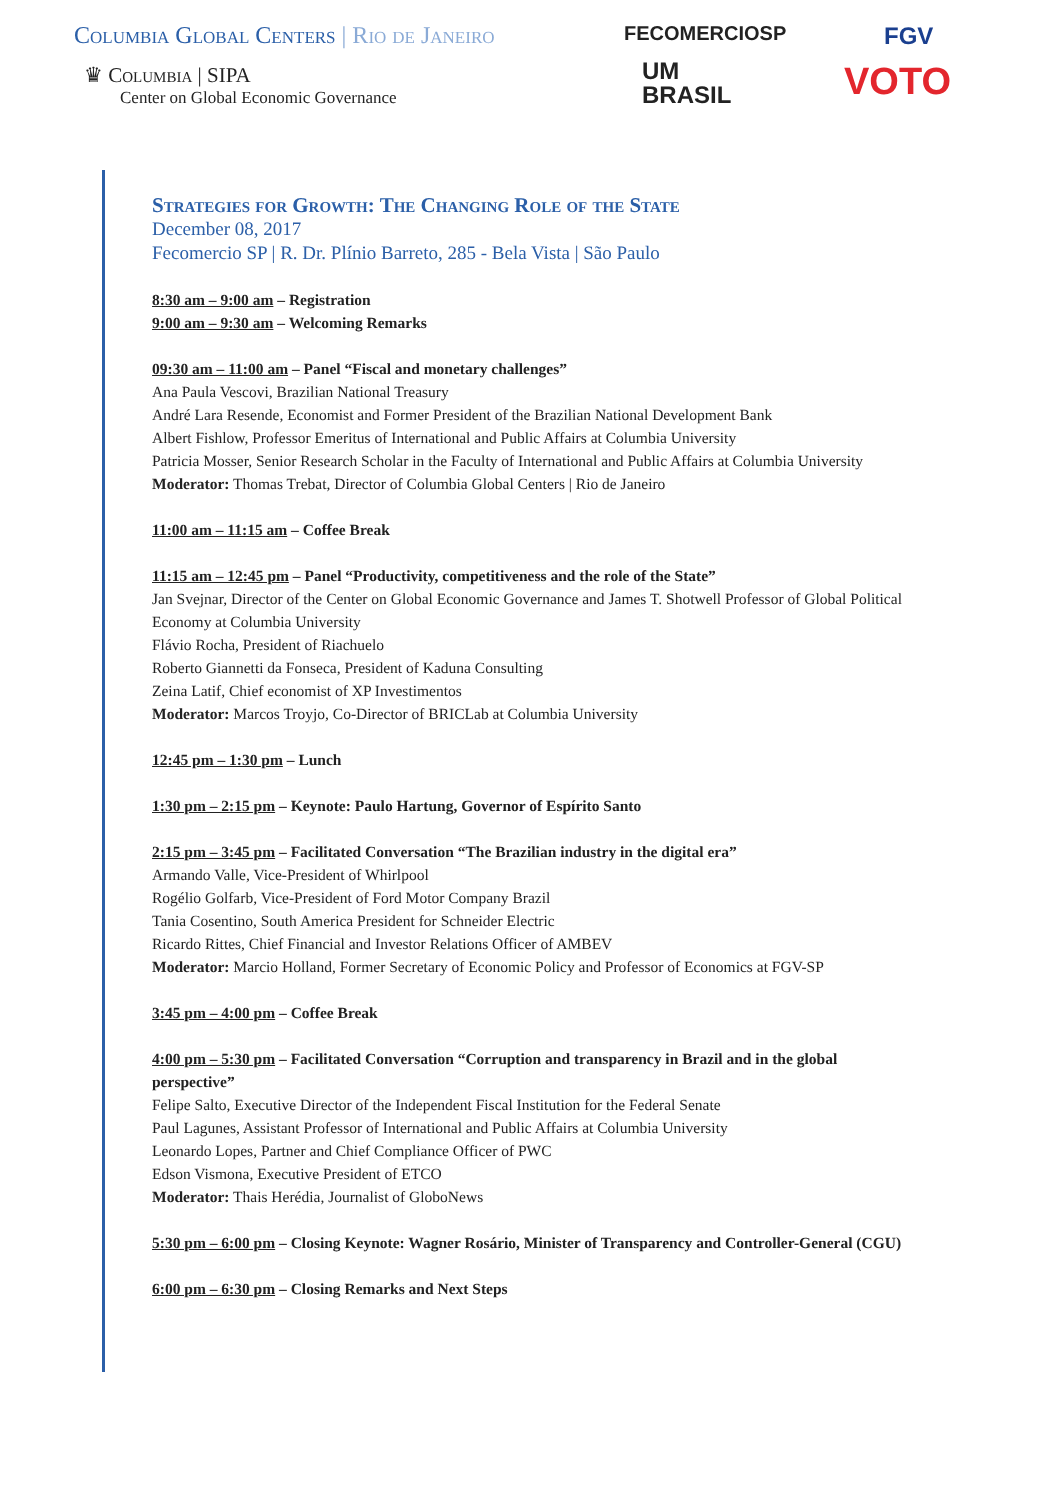Columbia Global Centers | Rio de Janeiro
♛ Columbia | SIPA
Center on Global Economic Governance
FECOMERCIOSP
UM
BRASIL
FGV
VOTO
Strategies for Growth: The Changing Role of the State
December 08, 2017
Fecomercio SP | R. Dr. Plínio Barreto, 285 - Bela Vista | São Paulo
8:30 am – 9:00 am – Registration
9:00 am – 9:30 am – Welcoming Remarks
09:30 am – 11:00 am – Panel “Fiscal and monetary challenges”
Ana Paula Vescovi, Brazilian National Treasury
André Lara Resende, Economist and Former President of the Brazilian National Development Bank
Albert Fishlow, Professor Emeritus of International and Public Affairs at Columbia University
Patricia Mosser, Senior Research Scholar in the Faculty of International and Public Affairs at Columbia University
Moderator: Thomas Trebat, Director of Columbia Global Centers | Rio de Janeiro
11:00 am – 11:15 am – Coffee Break
11:15 am – 12:45 pm – Panel “Productivity, competitiveness and the role of the State”
Jan Svejnar, Director of the Center on Global Economic Governance and James T. Shotwell Professor of Global Political Economy at Columbia University
Flávio Rocha, President of Riachuelo
Roberto Giannetti da Fonseca, President of Kaduna Consulting
Zeina Latif, Chief economist of XP Investimentos
Moderator: Marcos Troyjo, Co-Director of BRICLab at Columbia University
12:45 pm – 1:30 pm – Lunch
1:30 pm – 2:15 pm – Keynote: Paulo Hartung, Governor of Espírito Santo
2:15 pm – 3:45 pm – Facilitated Conversation “The Brazilian industry in the digital era”
Armando Valle, Vice-President of Whirlpool
Rogélio Golfarb, Vice-President of Ford Motor Company Brazil
Tania Cosentino, South America President for Schneider Electric
Ricardo Rittes, Chief Financial and Investor Relations Officer of AMBEV
Moderator: Marcio Holland, Former Secretary of Economic Policy and Professor of Economics at FGV-SP
3:45 pm – 4:00 pm – Coffee Break
4:00 pm – 5:30 pm – Facilitated Conversation “Corruption and transparency in Brazil and in the global perspective”
Felipe Salto, Executive Director of the Independent Fiscal Institution for the Federal Senate
Paul Lagunes, Assistant Professor of International and Public Affairs at Columbia University
Leonardo Lopes, Partner and Chief Compliance Officer of PWC
Edson Vismona, Executive President of ETCO
Moderator: Thais Herédia, Journalist of GloboNews
5:30 pm – 6:00 pm – Closing Keynote: Wagner Rosário, Minister of Transparency and Controller-General (CGU)
6:00 pm – 6:30 pm – Closing Remarks and Next Steps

------------------------------------------------

## Work instruction
Look at the listing and set down only the lines from its start through the line with "Albert Fishlow, Professor", word for word and without pictures.

## Solved problem
Columbia Global Centers | Rio de Janeiro
♛ Columbia | SIPA
Center on Global Economic Governance
FECOMERCIOSP
UM
BRASIL
FGV
VOTO
Strategies for Growth: The Changing Role of the State
December 08, 2017
Fecomercio SP | R. Dr. Plínio Barreto, 285 - Bela Vista | São Paulo
8:30 am – 9:00 am – Registration
9:00 am – 9:30 am – Welcoming Remarks
09:30 am – 11:00 am – Panel “Fiscal and monetary challenges”
Ana Paula Vescovi, Brazilian National Treasury
André Lara Resende, Economist and Former President of the Brazilian National Development Bank
Albert Fishlow, Professor Emeritus of International and Public Affairs at Columbia University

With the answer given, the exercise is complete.